Palestinians arrange truce with militants

November 20, 1994|By New York Times News Service

GAZA CITY, Gaza -- Struggling to rescue itself from its deepest crisis, the Palestinian self-rule government arranged a temporary truce yesterday with Islamic militants and agreed to investigate street battles between police officers and protesters Friday that killed at least 13 people and wounded as many as 200.

Unlike the day before, Gaza City's streets did not echo with gunfire for long hours yesterday, although shots were occasionally heard. Both the Palestinian Authority led by Yasser Arafat and the dominant Muslim group, Hamas, sought to pull back from the brink of what some here fear could become a civil war.

Whether their truce amounted to more than a one-day lull in the fighting remained to be seen. But one thing was plain: Mr. Arafat is in dire political straits, sorely testing his often-proved ability to rebound.

He is short of cash to run his authority, uncertain about the consequences for his peace talks with Israel and deprived now of good will on Gazan streets. People were still numb yesterday over the fact that Palestinian police officers, welcomed with joy when self-rule began in May, had opened fire on fellow Palestinians.

"Killing people was a sign of weakness," said Dr. Iyad Sarraj, who heads a public mental-health program and is a leading figure in the Gaza Strip. "Arafat is not credible among the masses."

Tensions remained high yesterday, with violence continuing in Gaza and spreading as well to the West Bank, although it took the form of relatively familiar clashes between Palestinians and Israeli soldiers.

Three Arabs were shot to death by Israelis, two in the West Bank town of Tulkarm and one near the isolated, heavily fortified Jewish settlement of Netzarim, just south of Gaza City.

At Netzarim, the Associated Press reported, an Israeli soldier was fatally wounded in the stomach by shots fired from a passing car.

In Gaza, Islamic groups and Mr. Arafat's authority may have agreed to avoid provocative actions yesterday, a day of funerals and wakes, but that did not mean peace.

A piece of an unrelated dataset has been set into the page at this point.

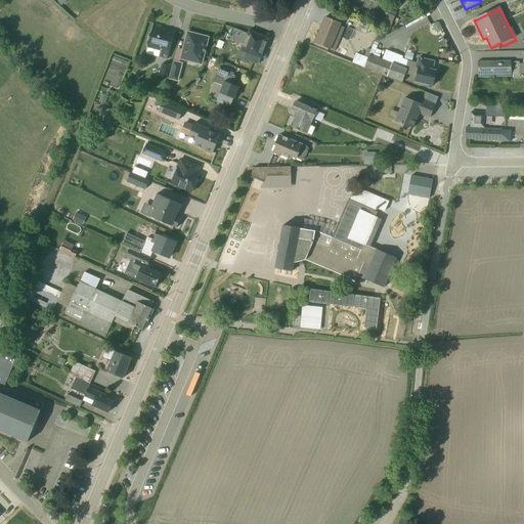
[(341,25),(324,17),(314,44),(335,53),(345,29),(340,27),(341,25)]
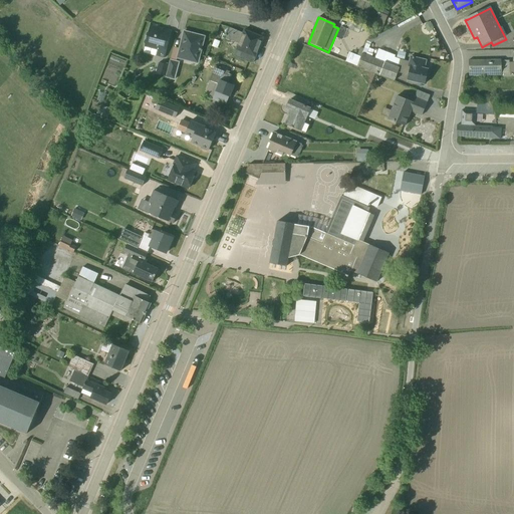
[(166,58),(172,33),(158,30),(159,26),(149,23),(142,53),(166,58)]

Each blamed the other for the crisis often in harsh language, and the self-rule government added an air of confusion and mystery by charging that unspecified "foreign hands" and collaborators with Israel were behind the violence.

It said hospital X-rays show that eight of those killed Friday had been Arafat loyalists who were shot, execution style, with pistols not used by the Palestinian police force. Others were shot with plastic and rubber bullets, also not used by police, the authority said.

"We have reason to believe there have been instigations and attempts to blow this up into a major civil war," Nabil Shaath, the chief Palestinian negotiator, said after a meeting of Mr. Arafat's senior aides. "We believe these parties used bullets and shot at both sides."

Neither he nor other authority officials offered corroborating evidence for these allegations. At Shifa Hospital, where most of the wounded were taken on Friday, a doctor said that he personally had seen more than 20 victims and all had been shot with bullets fired by Soviet-model automatic rifles -- the kind carried by the Palestinian police.

On the streets, Gazans were skeptical of the government claims, especially relatives of the victims.

Mohammed Imawi, whose brother, Hamdi, was killed, said that he had seen his brother's body and could tell that the bullet hole had been made by a powerful rifle.

"Our people know the difference between bullets from machine guns and from pistols," said Mr. Imawi, whose brother was a Hamas supporter. "This is very clearly a lie. I saw the shooters."

All these charges and counter-charges, authority officials said, will be taken up by a formal investigation ordered yesterday by the Palestinian Authority in the hope of appeasing angry militants. Hamas and Islamic Holy War, the main Muslim factions, will be represented on a fact-finding commission, the officials said.

Mr. Arafat himself has said nothing publicly about the events Friday.